▶ Task instructions
Apart from the pictures, print the data below exactly as given.

▶ Supplied data
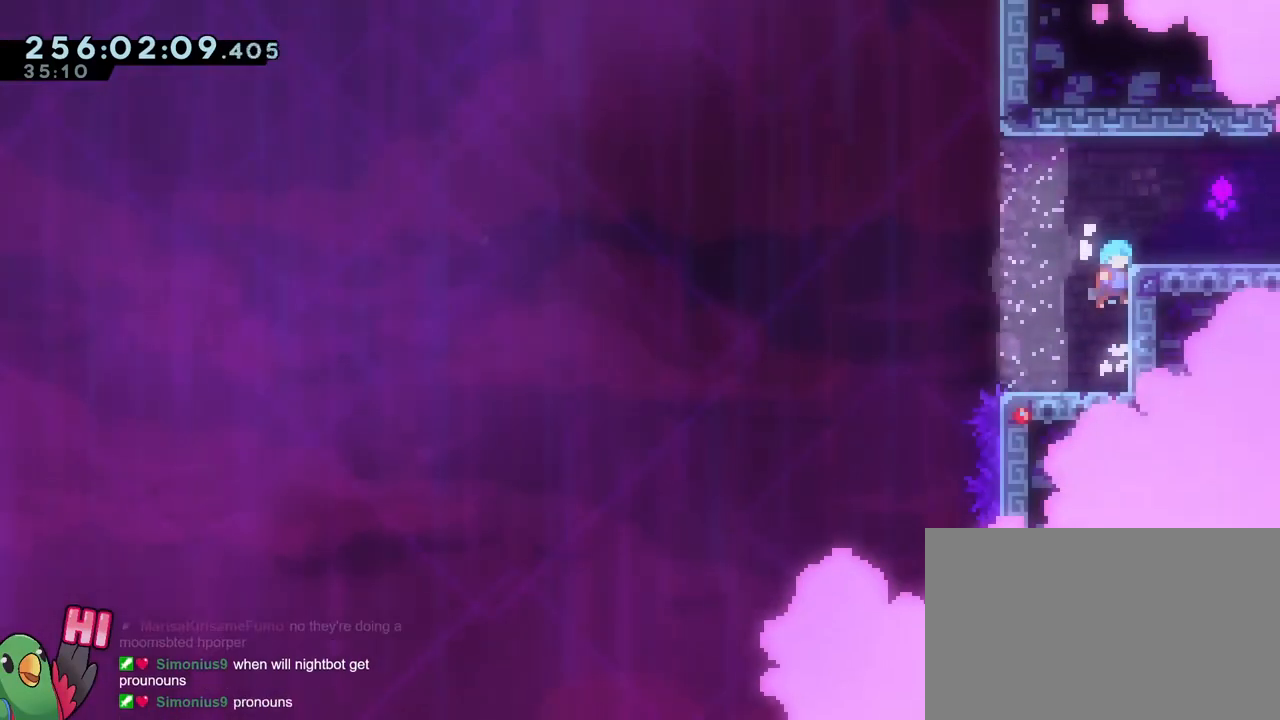
{"buttons": ["B"], "left_stick": "right", "right_stick": "center", "events": [[51, "B", "up"], [101, "B", "down"], [217, "B", "up"], [468, "B", "down"]]}
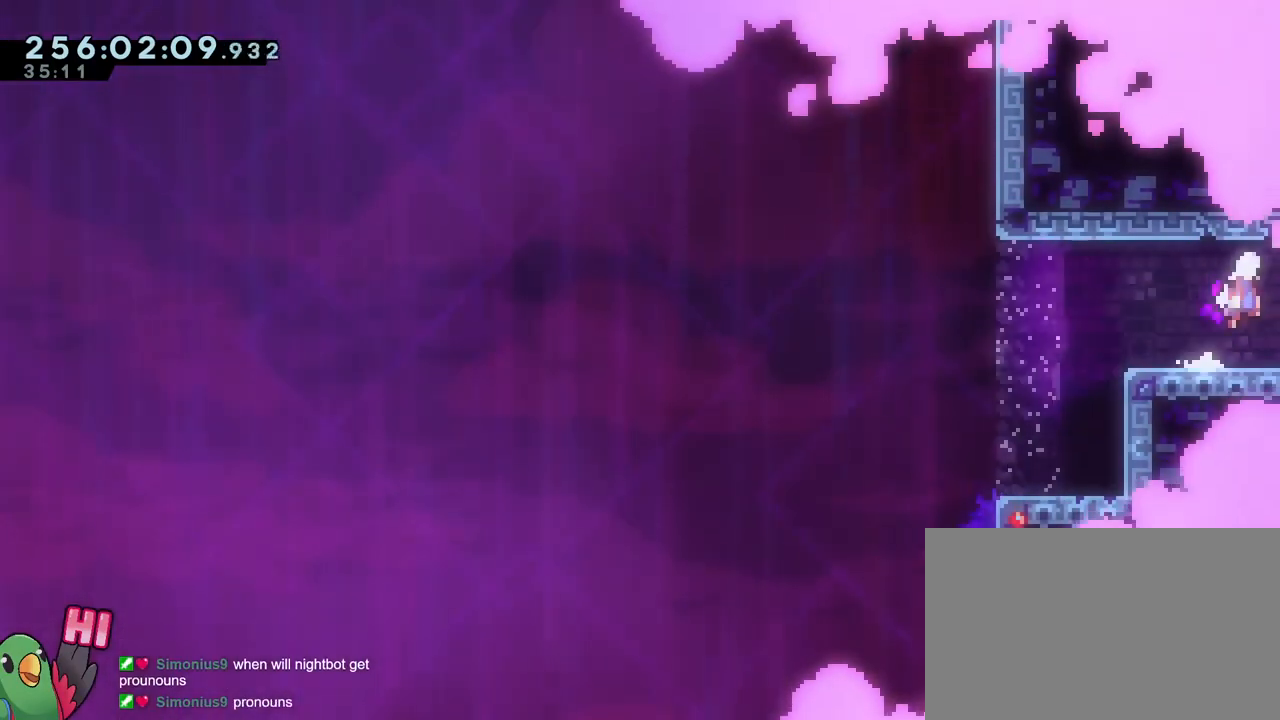
{"buttons": [], "left_stick": "right", "right_stick": "center", "events": [[50, "B", "up"]]}
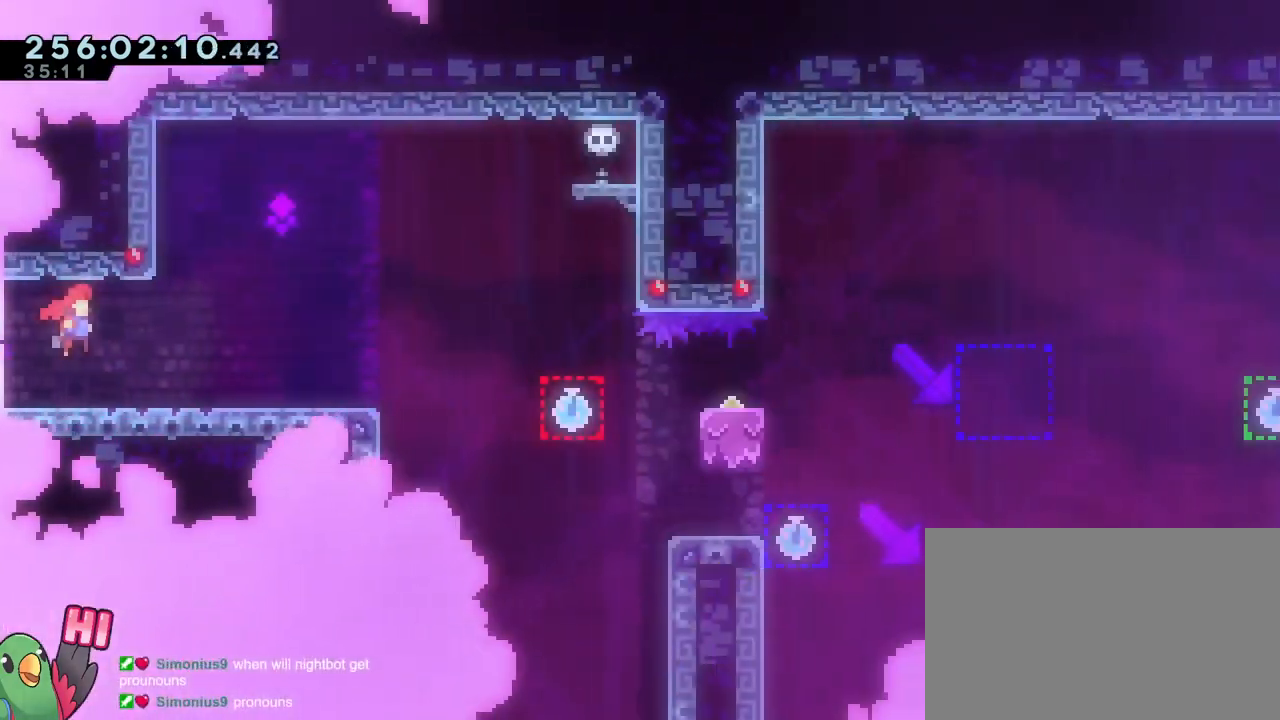
{"buttons": ["B"], "left_stick": "right", "right_stick": "center", "events": [[451, "B", "down"]]}
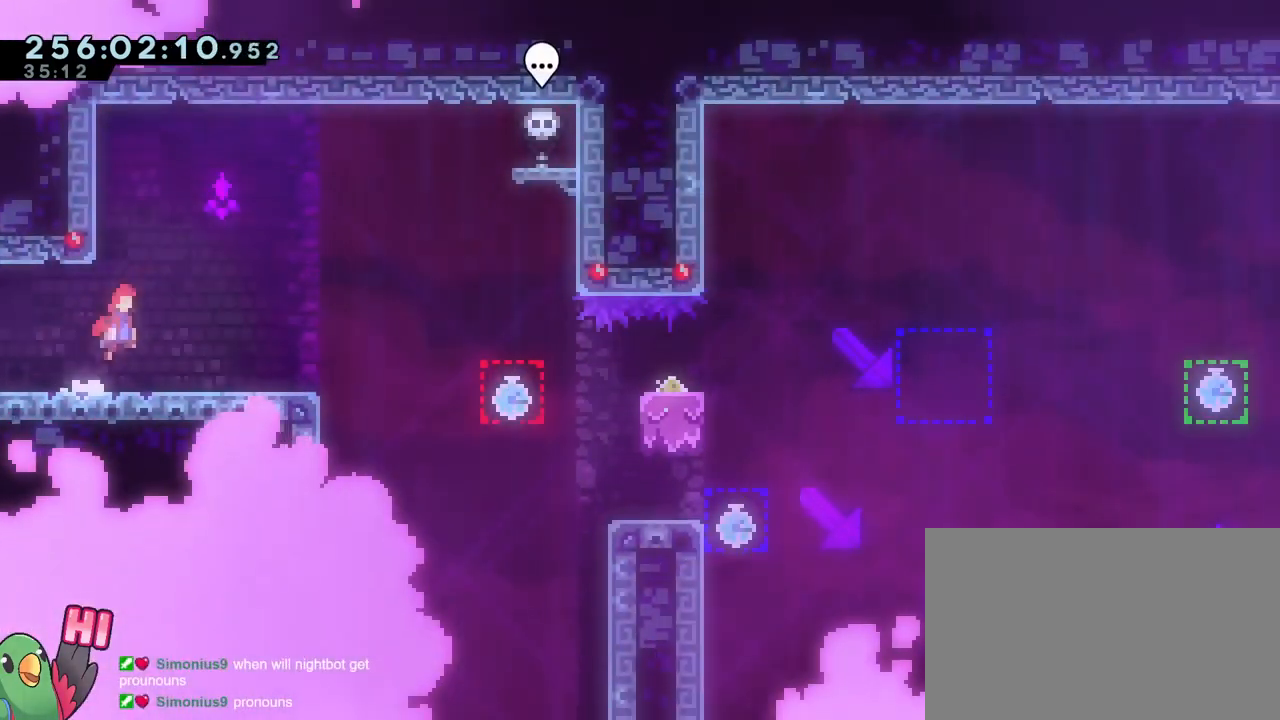
{"buttons": ["B"], "left_stick": "up-left", "right_stick": "center", "events": [[33, "B", "up"], [300, "B", "down"], [300, "left_stick", "center"], [434, "left_stick", "up-left"]]}
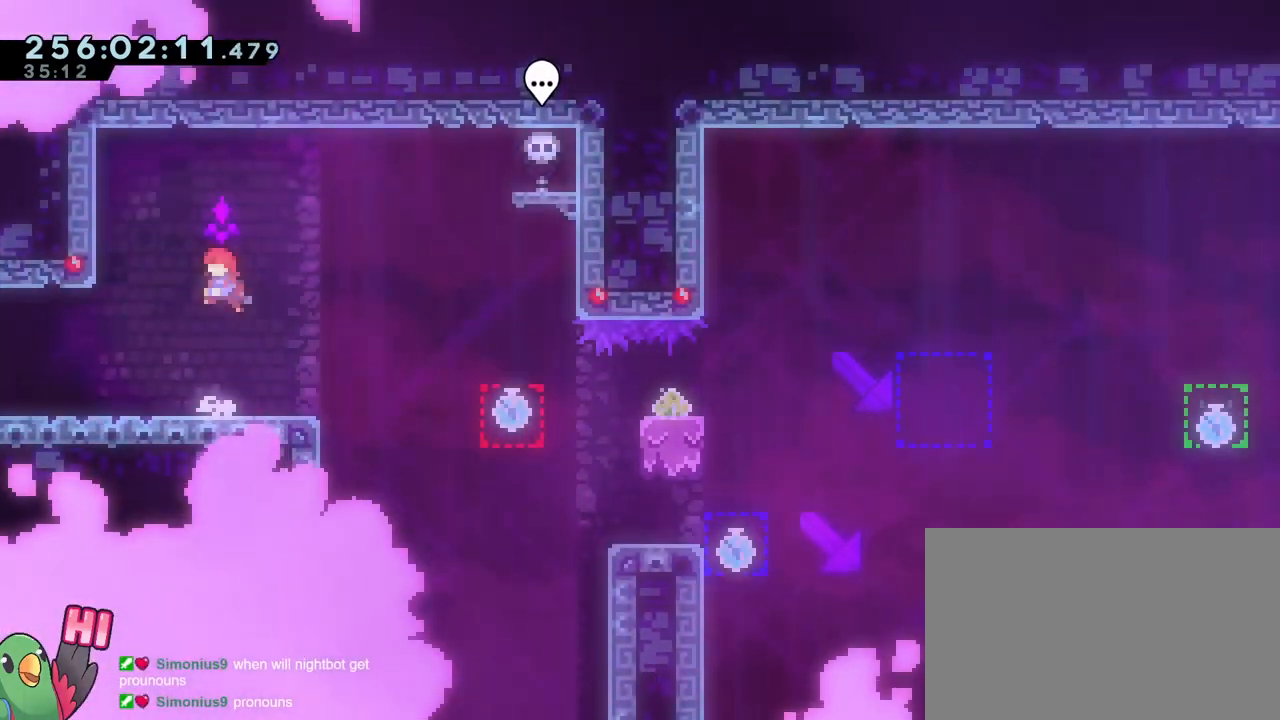
{"buttons": ["B"], "left_stick": "center", "right_stick": "center", "events": [[134, "left_stick", "right"], [184, "B", "up"], [317, "left_stick", "center"], [451, "B", "down"]]}
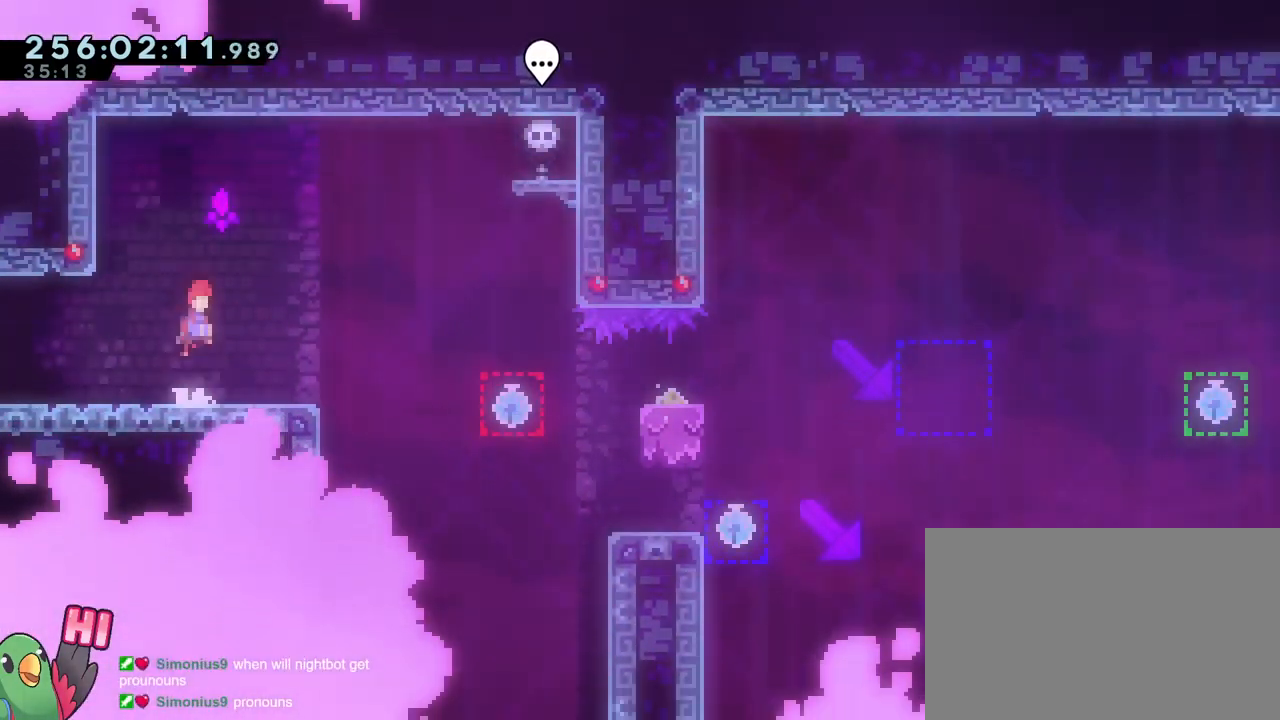
{"buttons": ["B"], "left_stick": "center", "right_stick": "center", "events": [[133, "B", "up"], [183, "left_stick", "right"], [350, "left_stick", "center"], [467, "B", "down"]]}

▶ Problem solution
{"buttons": ["B"], "left_stick": "right", "right_stick": "center", "events": [[51, "B", "up"], [101, "B", "down"], [217, "B", "up"], [468, "B", "down"]]}
{"buttons": [], "left_stick": "right", "right_stick": "center", "events": [[50, "B", "up"]]}
{"buttons": ["B"], "left_stick": "right", "right_stick": "center", "events": [[451, "B", "down"]]}
{"buttons": ["B"], "left_stick": "up-left", "right_stick": "center", "events": [[33, "B", "up"], [300, "B", "down"], [300, "left_stick", "center"], [434, "left_stick", "up-left"]]}
{"buttons": ["B"], "left_stick": "center", "right_stick": "center", "events": [[134, "left_stick", "right"], [184, "B", "up"], [317, "left_stick", "center"], [451, "B", "down"]]}
{"buttons": ["B"], "left_stick": "center", "right_stick": "center", "events": [[133, "B", "up"], [183, "left_stick", "right"], [350, "left_stick", "center"], [467, "B", "down"]]}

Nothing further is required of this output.